Chemical genetics reveals negative regulation of abscisic acid signaling by a plant immune response pathway

Tae-Houn Kim 1,3, Felix Hauser 1, Tracy Ha 1, Shaowu Xue 1, Maik Böhmer 1, Noriyuki Nishimura 1, Shintaro Munemasa 1, Katharine Hubbard 1, Nora Peine 2, Byeong-ha Lee 4, Stephen Lee 1, Nadia Robert 1, Jane E Parker 2, Julian I Schroeder 1,*
PMCID: PMC3109272  NIHMSID: NIHMS293133  PMID: 21620700

Summary

Coordinated regulation of protection mechanisms against environmental abiotic stress and pathogen attack is essential for plant adaptation and survival. Initial abiotic stress can interfere with disease resistance signaling [16]. Conversely, initial plant immune signaling may interrupt subsequent ABA signal transduction [7, 8]. However, the processes involved in cross talk between these signaling networks have not been determined. By screening a 9,600 compound chemical library, we identified a small molecule DFPM that rapidly down-regulates ABA-dependent gene expression and also inhibits ABA-induced stomatal closure. Transcriptome analyses show that DFPM also stimulates expression of plant defense-related genes. Major early regulators of pathogen resistance responses, including EDS1, PAD4, RAR1, and SGT1b, are required for DFPM- and notably also for Pseudomonas-interference with ABA signal transduction, whereas salicylic acid, EDS16 and NPR1 are not necessary. While DFPM does not interfere with early ABA perception by PYR/RCAR receptors or ABA-activation of SnRK2 kinases, it disrupts cytosolic Ca2+ signaling and downstream anion channel activation in a pad4-dependent manner. Our findings provide evidence that activation of EDS1/PAD4-dependent plant immune responses rapidly disrupts ABA signal transduction and this occurs at the level of Ca2+ signaling, illuminating how the initial biotic stress pathway interferes with ABA signaling.
════════════════════
• Problem: From the summary above, list the early regulators of pathogen resistance responses that it names as required for DFPM- and Pseudomonas-interference with ABA signal transduction.

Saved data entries
════════════════════
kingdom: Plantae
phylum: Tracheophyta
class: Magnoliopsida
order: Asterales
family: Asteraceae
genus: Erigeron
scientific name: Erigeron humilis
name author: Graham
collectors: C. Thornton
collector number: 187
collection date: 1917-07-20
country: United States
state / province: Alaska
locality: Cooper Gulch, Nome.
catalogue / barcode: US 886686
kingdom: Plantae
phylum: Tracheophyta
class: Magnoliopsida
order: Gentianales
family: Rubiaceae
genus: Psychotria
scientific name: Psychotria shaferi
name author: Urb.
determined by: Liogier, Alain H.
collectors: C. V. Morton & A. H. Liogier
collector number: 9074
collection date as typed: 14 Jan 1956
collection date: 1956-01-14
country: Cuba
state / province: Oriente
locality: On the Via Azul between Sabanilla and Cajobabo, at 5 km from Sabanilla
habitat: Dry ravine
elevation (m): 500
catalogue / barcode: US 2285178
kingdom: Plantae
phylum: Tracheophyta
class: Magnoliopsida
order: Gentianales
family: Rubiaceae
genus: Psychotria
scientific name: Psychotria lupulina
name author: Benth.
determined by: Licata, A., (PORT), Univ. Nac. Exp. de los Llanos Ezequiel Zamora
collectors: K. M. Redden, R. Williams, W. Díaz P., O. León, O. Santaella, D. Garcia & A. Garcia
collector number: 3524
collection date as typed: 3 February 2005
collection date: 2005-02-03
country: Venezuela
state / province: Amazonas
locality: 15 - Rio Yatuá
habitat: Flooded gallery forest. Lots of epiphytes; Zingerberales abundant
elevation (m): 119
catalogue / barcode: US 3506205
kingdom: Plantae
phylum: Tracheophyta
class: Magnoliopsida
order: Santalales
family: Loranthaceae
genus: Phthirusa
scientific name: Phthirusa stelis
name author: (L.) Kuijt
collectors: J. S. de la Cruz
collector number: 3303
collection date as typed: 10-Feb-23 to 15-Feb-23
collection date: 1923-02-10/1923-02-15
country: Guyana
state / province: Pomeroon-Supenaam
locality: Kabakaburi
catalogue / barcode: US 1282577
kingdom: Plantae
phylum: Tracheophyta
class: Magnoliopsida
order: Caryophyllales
════════════════════
• Exercise output: EDS1, PAD4, RAR1, SGT1b